After working as a Teaching Assistant for the same introductory class for two quarters, I started to find assignments that looked familiar. It was frustrating feeling like students were able to cheat on assignments with no repercussions (mostly because we had no way to tell who was even cheating), so I decided to create a program to help solve this problem.

Originally, three of the class assignments were typically done in Microsoft Office applications (Word, Excel, and PowerPoint). These files have extra meta data embedded in them which stores information including Date Created, Date Last Saved, Original Author, and Last Saved By. A quick and dirty way to rank the students’ files would be to compare these fields using Dsofile.dll, and that’s exactly what I did!

Here are a few rules that we can use to rank the assignments for being potentially plagiarized (in order of most to least severe):

  • Date Last Saved is earlier than Assignment Due Date
  • Date Created is earlier than Assignment Due Date
  • Original Author is different from the Last Saved By author

And we can also compare each file to every other file to see if any of these conditions are met:

  • Original Author matches a previously created file
  • Last Saved By matches a previously created file
  • Date Created matches a previously created file
  • Date Last Saved matches a previously created file

To determine if any assignments might be plagiarized, we assign weights to the various rules and then only display the names of the students who score a value above some threshold. While this is not a fool-proof method for catching cheaters, it certainly is a start.
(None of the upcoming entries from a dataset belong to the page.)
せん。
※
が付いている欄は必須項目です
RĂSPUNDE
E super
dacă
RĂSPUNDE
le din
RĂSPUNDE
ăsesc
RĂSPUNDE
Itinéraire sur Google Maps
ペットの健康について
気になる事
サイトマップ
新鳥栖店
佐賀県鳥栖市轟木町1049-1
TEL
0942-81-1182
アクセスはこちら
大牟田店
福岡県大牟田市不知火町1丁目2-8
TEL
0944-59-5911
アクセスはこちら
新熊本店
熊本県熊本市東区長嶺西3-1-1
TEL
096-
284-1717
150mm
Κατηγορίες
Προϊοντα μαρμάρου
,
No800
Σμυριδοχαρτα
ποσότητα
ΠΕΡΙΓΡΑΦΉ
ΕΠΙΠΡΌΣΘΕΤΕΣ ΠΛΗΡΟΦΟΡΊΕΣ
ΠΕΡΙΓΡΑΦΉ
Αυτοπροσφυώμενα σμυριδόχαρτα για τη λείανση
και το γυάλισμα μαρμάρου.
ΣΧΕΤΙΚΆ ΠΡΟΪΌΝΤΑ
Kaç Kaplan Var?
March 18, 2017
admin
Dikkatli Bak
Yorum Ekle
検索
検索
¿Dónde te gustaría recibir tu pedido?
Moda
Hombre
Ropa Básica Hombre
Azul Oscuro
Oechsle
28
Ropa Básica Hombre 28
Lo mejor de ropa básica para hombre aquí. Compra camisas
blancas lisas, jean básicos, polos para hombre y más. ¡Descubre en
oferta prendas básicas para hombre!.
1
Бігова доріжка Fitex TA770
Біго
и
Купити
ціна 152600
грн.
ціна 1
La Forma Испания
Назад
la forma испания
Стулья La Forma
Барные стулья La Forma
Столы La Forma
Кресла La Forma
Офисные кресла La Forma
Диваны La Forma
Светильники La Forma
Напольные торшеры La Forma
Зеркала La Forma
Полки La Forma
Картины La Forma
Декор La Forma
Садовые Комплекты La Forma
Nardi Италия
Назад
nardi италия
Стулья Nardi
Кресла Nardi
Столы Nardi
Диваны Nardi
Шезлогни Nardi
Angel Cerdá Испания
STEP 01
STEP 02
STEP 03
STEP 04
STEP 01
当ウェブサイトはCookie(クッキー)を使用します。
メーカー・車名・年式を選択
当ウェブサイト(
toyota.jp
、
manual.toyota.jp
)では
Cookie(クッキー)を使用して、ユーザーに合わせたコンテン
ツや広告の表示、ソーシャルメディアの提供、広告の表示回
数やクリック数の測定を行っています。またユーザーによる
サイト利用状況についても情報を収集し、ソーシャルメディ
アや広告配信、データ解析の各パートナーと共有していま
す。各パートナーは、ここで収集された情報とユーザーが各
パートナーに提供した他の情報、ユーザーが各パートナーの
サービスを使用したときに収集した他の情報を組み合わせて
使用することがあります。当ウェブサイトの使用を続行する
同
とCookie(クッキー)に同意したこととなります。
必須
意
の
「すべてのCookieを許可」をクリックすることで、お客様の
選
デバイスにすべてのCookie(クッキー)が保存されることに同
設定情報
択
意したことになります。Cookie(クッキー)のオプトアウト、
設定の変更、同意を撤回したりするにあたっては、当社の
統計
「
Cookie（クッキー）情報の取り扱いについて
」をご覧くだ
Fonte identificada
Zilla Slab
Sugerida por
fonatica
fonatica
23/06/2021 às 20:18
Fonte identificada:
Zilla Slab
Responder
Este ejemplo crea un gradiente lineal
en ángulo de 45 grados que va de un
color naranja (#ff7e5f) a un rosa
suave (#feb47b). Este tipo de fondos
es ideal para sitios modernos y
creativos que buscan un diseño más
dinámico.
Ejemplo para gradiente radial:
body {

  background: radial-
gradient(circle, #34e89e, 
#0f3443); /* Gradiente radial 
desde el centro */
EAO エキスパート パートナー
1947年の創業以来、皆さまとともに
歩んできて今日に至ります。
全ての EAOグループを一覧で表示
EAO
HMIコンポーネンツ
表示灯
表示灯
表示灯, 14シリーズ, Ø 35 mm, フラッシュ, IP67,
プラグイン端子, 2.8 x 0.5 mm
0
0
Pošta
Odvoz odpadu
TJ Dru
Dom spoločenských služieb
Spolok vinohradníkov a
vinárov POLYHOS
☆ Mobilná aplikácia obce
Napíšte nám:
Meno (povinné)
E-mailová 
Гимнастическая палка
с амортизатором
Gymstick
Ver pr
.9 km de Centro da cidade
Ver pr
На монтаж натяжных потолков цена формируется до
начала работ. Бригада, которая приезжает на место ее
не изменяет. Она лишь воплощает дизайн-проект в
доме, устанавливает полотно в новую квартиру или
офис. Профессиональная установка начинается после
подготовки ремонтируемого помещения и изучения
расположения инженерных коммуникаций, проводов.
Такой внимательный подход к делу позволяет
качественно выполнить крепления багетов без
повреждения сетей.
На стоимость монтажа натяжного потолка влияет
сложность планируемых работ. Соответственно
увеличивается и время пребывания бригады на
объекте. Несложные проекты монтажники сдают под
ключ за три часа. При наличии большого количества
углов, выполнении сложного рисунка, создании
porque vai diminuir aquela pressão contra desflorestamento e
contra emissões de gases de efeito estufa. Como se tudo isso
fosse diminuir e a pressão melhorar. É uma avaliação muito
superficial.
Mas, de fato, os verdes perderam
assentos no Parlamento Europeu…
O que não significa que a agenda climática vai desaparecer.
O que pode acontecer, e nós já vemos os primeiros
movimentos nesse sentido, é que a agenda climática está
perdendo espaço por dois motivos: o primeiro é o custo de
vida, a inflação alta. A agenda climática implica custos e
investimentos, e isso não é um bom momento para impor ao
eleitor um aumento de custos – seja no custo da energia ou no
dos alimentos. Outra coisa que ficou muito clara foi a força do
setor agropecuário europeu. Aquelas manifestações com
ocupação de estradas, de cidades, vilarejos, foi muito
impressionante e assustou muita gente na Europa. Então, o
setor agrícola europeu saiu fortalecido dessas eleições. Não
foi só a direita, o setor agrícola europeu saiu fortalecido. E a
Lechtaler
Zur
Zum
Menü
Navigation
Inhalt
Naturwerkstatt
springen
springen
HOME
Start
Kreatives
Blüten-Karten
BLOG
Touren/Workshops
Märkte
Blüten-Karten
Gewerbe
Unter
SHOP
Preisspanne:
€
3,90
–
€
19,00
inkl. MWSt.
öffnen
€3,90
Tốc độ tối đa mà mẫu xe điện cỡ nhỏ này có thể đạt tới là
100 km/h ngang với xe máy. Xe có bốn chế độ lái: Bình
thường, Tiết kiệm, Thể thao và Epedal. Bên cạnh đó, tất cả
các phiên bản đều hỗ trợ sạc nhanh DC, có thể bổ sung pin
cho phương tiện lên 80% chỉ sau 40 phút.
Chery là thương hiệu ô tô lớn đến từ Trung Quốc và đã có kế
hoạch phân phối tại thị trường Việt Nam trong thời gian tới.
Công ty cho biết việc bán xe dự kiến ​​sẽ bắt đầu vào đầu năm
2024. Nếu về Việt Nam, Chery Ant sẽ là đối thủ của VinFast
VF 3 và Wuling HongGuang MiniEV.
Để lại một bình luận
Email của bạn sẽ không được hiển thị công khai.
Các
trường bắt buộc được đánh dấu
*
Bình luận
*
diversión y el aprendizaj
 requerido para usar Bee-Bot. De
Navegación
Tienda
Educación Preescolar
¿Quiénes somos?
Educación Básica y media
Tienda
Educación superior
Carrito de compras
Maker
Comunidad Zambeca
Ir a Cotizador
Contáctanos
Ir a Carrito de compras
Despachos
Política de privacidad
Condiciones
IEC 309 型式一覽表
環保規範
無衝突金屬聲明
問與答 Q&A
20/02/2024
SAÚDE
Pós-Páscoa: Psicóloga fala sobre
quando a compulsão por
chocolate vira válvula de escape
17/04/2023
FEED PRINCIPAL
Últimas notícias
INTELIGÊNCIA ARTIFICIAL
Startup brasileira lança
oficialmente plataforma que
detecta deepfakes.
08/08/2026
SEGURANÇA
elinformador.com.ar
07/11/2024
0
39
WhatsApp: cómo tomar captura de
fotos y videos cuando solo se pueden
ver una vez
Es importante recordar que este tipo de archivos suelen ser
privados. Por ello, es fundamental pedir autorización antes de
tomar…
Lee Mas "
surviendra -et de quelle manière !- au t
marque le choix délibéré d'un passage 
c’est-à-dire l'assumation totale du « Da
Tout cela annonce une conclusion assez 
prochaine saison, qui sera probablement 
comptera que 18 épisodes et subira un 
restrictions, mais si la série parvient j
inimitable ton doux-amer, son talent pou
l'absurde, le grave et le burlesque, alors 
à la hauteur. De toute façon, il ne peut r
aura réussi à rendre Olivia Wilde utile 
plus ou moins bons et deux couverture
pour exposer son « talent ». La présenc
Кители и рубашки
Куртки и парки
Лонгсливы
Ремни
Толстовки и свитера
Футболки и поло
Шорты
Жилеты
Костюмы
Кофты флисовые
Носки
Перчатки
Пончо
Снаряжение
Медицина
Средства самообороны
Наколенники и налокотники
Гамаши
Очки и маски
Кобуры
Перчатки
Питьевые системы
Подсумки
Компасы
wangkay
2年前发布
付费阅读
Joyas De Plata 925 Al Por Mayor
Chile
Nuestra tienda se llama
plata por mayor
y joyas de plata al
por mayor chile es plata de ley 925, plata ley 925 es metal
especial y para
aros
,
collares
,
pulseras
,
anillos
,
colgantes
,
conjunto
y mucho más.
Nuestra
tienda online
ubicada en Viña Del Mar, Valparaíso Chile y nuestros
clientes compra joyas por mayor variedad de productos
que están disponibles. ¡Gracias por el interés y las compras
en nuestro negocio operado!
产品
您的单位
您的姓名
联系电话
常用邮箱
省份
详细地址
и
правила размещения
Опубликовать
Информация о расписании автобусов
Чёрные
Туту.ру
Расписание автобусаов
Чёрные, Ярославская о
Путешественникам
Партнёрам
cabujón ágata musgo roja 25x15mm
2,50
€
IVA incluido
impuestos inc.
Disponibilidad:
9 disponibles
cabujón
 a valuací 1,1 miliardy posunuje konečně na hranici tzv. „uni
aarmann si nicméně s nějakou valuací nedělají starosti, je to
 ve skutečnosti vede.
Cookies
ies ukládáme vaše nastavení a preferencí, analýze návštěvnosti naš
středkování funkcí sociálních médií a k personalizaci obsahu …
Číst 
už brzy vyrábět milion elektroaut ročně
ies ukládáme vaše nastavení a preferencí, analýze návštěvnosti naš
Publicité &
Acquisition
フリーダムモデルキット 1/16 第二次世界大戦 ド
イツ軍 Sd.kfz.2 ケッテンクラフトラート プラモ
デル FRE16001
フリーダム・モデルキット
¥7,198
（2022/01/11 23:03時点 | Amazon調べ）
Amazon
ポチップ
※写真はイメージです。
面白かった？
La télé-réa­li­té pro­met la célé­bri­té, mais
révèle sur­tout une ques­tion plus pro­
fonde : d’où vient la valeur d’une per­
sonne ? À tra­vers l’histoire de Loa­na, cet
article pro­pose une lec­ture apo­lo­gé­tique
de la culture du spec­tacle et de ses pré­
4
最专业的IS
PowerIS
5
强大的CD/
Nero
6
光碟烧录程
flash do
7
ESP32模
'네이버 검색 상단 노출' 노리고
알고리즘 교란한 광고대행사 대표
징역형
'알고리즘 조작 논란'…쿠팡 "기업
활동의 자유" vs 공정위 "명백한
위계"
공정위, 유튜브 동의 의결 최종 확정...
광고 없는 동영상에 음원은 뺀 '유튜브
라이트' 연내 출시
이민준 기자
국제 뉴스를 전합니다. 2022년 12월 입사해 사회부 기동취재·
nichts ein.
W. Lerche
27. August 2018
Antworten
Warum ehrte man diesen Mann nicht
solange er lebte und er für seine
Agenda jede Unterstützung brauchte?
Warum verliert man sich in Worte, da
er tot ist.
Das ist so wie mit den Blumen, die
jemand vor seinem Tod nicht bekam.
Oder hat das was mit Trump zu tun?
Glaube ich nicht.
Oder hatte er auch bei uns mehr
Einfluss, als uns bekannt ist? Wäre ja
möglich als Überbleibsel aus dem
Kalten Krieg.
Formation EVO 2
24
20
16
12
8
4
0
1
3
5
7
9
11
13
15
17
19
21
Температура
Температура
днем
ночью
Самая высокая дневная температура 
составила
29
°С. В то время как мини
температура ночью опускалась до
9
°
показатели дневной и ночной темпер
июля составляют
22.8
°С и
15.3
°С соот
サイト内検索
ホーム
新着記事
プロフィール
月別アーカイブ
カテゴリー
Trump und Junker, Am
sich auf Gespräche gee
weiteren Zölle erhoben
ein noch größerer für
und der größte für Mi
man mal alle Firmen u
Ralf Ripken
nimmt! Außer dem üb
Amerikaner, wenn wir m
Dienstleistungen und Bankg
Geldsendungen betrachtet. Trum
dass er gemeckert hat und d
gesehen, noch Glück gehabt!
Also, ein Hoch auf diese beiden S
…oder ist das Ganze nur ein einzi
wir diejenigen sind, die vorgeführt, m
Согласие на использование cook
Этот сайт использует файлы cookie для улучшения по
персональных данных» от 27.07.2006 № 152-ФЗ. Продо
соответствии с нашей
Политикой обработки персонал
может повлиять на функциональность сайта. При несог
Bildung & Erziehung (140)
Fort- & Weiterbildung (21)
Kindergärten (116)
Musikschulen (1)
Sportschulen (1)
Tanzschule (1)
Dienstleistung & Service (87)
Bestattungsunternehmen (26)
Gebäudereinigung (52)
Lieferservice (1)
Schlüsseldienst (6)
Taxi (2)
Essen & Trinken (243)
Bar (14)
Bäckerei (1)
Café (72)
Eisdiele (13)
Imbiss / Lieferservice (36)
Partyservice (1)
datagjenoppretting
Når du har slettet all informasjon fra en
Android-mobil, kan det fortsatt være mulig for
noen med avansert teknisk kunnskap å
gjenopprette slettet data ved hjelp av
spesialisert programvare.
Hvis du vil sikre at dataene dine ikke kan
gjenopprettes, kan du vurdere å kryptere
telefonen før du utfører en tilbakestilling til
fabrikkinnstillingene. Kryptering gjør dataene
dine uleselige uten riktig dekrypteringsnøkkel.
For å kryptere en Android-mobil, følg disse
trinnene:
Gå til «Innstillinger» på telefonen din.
There are a few things to note: these extra fields aren’t always stored in the files and they can be stripped, the date fields could be off if the clock on the student’s computer is set incorrectly, multiple students share the same name so the authors can be false hits, and students might work on multiple computers for the same assignment so the authors may not match.

Additionally, any student that this program suspects of cheating needs their file to be compared to the original file because it is certainly possible for a student to use another student’s file and change 100% of the content.